275 apartments to replace offices in Mercury House project

275 high-end apartments will be accommodated in a 31-floor tower at Mercury House if the latest plans presented by Gozitan entrepreneur Joseph Portelli are approved by the Planning Authority.

The developments designed by the firm of the internationally acclaimed Zaha Hadid’s architectural firm also envisions a small hotel, and commercial outlets.

The original development brief for the Pender and Mercury House development approved in 2005 had earmarked most of this site for office development.

In 2012 the Planning Authority had approved two adjacent office towers, one of which 19-floor and another consisting of 18-floors in the same area.

The Exchange towers were intended to constitute a financial and business centre alongside the Fimbank building.

Only the facade of Mercury House will be retained in both the approved and the proposed application.

The full-development permission for the two towers was issued in 2012. Through this application 6,458m of developable floor space were transferred from the Pender Place site to the Mercury House site.

The project as approved in 2012 compared to what is being proposed now

An update to the original Environment Impact Assessment still claims that  the latest application seeks to “fulfill the objectives expressed in the Development Brief” while acknowledging that:

“ the principal difference between  the original proposal and the current Mercury House site scheme lies in the  transformation of the business centre concept  into one which is predominantly residential”.

The development brief for the Mercury House approved by the government in 2005 site foresaw a maximum building height of 15 storeys.

“The building will contain commercial uses. Retail uses will be permitted at the ground floor, with the remainder of the building being suitable for offices. If considered commercially viable, apartments and penthouses and a restaurant can be provided on the top floors”, the brief said.

The land in question was transferred to Penderville Limited on the basis of the approved development brief.  Pender Ville Limited had won the 2005 concession for the Pender and Mercury sites for Lm10.6 million (€24 million), seeing off the owners of the St George’s Park site as their main rivals for the concession.

In 2007, an application for the “development at Pender Place and Mercury House sites according to the development brief issued by Government Investment Limited” was approved, although this came with a number of deviations from the brief.

Curiously, the contract signed with the government itself did not even refer to the development brief but to the conditions presented in the call for offers.

In 2009, part of the Mercury House site (950 square metres) was sold to trade finance bank FIMBank plc for their global headquarters.

Pender Ville, now Pendergardens Development, then sold 8,500 square metres of the Mercury House site to Gozitan developer Joseph Portelli, whose business interests have included the former Forum Hotel site in Ibragg, now an upmarket residential development, and the Hal Saghtrija development in Zebbug, Gozo.

Traffic impact lessened by new plans 

According to the updated EIA the project will have a lesser impact on air quality and will result in less traffic due to the change from office development to residential development.

“Traffic generation is expected to decrease as a  result of the replacement of office space by residential units and a hotel both of which are relatively low traffic generators.

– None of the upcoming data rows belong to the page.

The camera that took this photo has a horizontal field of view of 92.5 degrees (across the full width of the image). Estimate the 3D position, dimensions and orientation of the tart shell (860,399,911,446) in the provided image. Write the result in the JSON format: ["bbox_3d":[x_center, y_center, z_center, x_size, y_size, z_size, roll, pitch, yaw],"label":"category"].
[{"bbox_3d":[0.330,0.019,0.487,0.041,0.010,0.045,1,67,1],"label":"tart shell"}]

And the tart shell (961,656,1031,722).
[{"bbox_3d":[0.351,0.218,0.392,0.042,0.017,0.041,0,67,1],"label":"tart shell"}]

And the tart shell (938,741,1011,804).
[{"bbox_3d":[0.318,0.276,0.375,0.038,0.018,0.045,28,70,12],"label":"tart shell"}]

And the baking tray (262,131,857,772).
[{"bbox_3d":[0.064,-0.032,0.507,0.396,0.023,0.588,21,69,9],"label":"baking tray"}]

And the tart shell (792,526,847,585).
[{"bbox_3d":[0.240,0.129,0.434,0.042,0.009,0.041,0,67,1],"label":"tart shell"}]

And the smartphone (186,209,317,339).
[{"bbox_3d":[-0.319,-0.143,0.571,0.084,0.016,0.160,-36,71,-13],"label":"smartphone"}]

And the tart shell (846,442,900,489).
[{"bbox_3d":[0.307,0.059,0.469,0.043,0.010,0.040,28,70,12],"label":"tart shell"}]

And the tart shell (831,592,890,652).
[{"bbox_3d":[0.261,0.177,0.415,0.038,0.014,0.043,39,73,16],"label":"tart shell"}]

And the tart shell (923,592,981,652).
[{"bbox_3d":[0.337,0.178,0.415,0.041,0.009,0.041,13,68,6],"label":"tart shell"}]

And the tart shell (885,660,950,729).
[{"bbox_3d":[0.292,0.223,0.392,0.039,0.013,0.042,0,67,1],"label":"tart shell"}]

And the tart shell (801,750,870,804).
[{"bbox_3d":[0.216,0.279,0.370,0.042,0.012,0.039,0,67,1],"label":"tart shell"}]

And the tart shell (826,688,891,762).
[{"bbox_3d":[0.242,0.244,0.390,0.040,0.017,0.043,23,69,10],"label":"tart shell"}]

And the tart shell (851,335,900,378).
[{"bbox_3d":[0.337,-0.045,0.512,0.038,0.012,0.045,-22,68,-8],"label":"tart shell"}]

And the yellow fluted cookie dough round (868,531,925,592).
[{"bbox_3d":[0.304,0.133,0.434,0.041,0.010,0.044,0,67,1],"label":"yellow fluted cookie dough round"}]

On the other hand the project will have a more significant visual impact than that approved in 2012.

“Both the height of the tower and the Zaha Hadid language adopted in the design of the residential tower should be expected to have impacts which would  be more significant than the approved ones.

Photomontage of proposed tower as seen from Swieqi

Portelli’s application to the Planning Authority refers to his 31 -storey high-rise designed by Zaha Hadid Architects as an “iconic building” that would “induce an elegant and contemporary architectural statement.”

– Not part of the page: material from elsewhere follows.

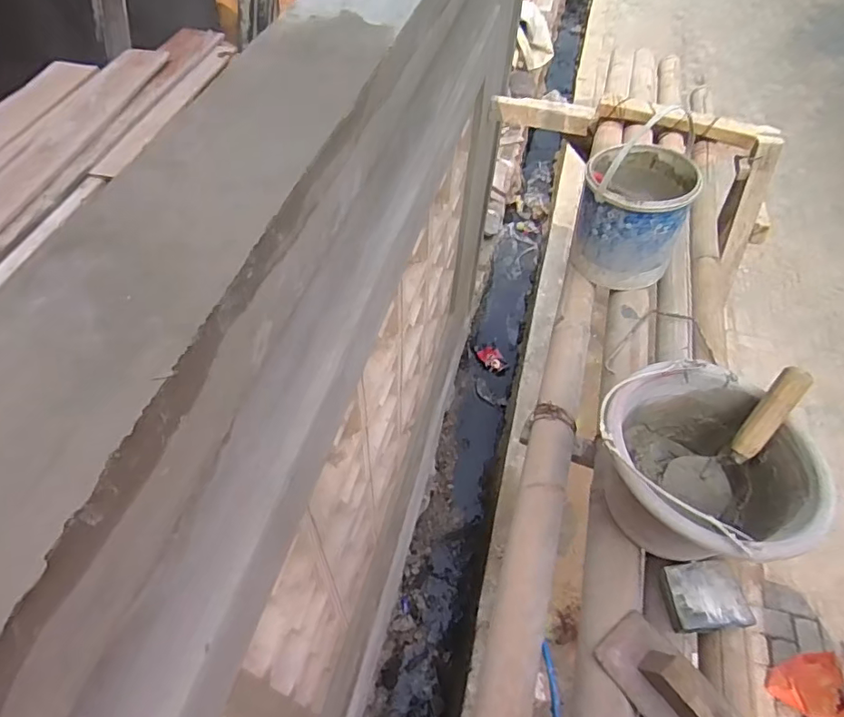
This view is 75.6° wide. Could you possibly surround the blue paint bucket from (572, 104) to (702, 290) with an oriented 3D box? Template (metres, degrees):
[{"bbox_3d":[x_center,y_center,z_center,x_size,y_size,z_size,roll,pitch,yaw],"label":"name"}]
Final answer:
[{"bbox_3d":[0.373,-0.267,0.977,0.178,0.220,0.191,16,55,9],"label":"blue paint bucket"}]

The application has been presented before the finalisation of the new masterplan for Paceville, placed on the back-burner after popular disapproval from residents.

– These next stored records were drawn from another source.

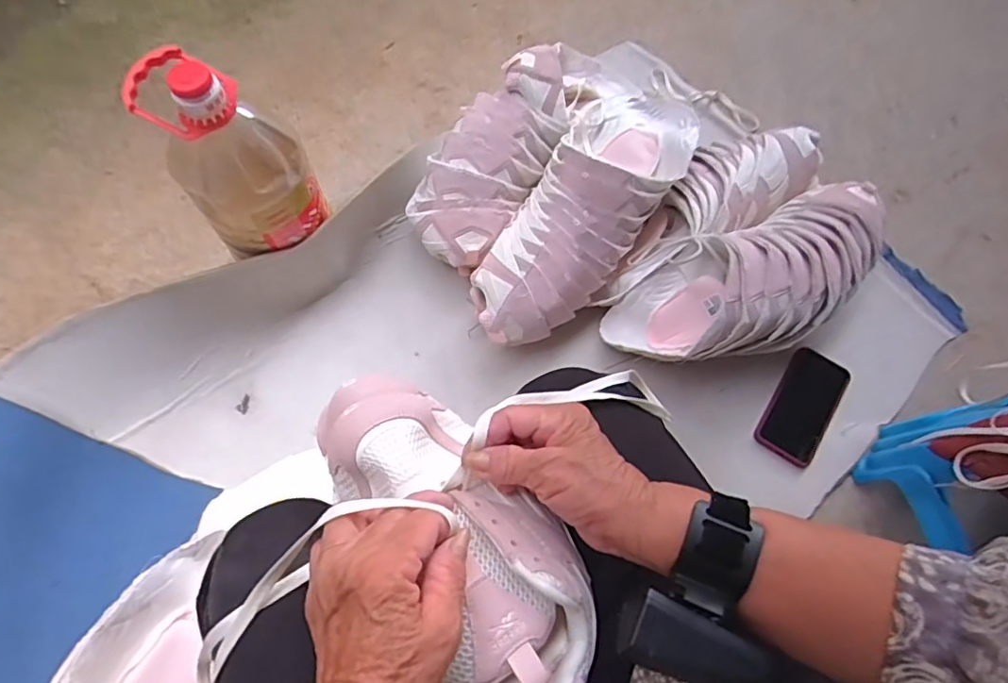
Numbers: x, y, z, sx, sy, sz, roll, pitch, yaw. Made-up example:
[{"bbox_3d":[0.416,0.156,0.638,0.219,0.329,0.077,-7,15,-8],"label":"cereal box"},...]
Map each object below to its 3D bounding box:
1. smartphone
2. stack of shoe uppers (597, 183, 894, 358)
[{"bbox_3d":[0.430,0.088,0.807,0.088,0.013,0.166,34,71,11],"label":"smartphone"},{"bbox_3d":[0.344,-0.071,0.786,0.381,0.164,0.172,-26,75,-12],"label":"stack of shoe uppers"}]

But the Labour Party has committed itself in its electoral manifesto to approve the masterplan in the present legislature, while ensuring that no private property is expropriated without consent and compensation.

The Planning Authority is currently conducting a social impact assessment on the masterplan.

The Paceville masterplan effectively changed the goalposts for the new owners of Mercury House by earmarking the area for residential development and moving the open space proposed in development brief to St George’s Park.

The masterplan was drafted by Mott MacDonald, a consultancy firm that the new Mercury House owner, Joseph Portelli, actually engaged for his own project months before the start of the masterplan.

The present application for the 31 storey tower still retains an open space in the Mercury House area.